Directions for this task –
Show every line from the entries that follow which holds the word "Biblioteca".

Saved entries
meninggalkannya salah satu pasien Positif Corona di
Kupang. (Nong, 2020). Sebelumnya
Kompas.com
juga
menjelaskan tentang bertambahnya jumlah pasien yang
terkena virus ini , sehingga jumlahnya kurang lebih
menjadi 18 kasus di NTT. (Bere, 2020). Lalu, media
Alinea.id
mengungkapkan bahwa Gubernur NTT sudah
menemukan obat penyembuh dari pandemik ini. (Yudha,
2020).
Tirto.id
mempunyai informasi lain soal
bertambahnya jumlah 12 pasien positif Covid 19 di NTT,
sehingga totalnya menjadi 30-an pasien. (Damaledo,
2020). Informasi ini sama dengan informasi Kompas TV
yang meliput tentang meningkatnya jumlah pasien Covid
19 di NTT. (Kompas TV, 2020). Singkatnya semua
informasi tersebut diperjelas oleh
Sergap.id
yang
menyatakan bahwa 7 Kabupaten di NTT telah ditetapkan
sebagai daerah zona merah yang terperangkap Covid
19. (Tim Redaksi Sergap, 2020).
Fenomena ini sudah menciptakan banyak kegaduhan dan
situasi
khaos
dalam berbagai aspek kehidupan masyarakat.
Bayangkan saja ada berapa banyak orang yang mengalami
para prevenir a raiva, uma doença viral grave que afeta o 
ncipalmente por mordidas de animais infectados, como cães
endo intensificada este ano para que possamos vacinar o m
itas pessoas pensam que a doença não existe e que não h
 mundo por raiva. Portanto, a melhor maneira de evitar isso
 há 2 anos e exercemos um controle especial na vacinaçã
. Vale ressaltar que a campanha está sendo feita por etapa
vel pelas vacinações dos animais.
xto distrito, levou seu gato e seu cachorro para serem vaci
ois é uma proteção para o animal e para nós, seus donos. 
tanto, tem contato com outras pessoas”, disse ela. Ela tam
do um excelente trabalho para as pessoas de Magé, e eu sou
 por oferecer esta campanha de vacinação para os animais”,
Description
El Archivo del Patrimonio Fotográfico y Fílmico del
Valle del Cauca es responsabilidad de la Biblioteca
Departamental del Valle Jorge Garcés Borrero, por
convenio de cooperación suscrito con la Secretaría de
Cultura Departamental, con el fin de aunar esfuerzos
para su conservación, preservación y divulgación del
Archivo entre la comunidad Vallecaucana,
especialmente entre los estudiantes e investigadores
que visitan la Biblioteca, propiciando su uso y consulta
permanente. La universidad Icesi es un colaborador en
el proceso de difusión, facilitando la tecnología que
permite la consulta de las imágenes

The answer –
Valle del Cauca es responsabilidad de la Biblioteca
que visitan la Biblioteca, propiciando su uso y consulta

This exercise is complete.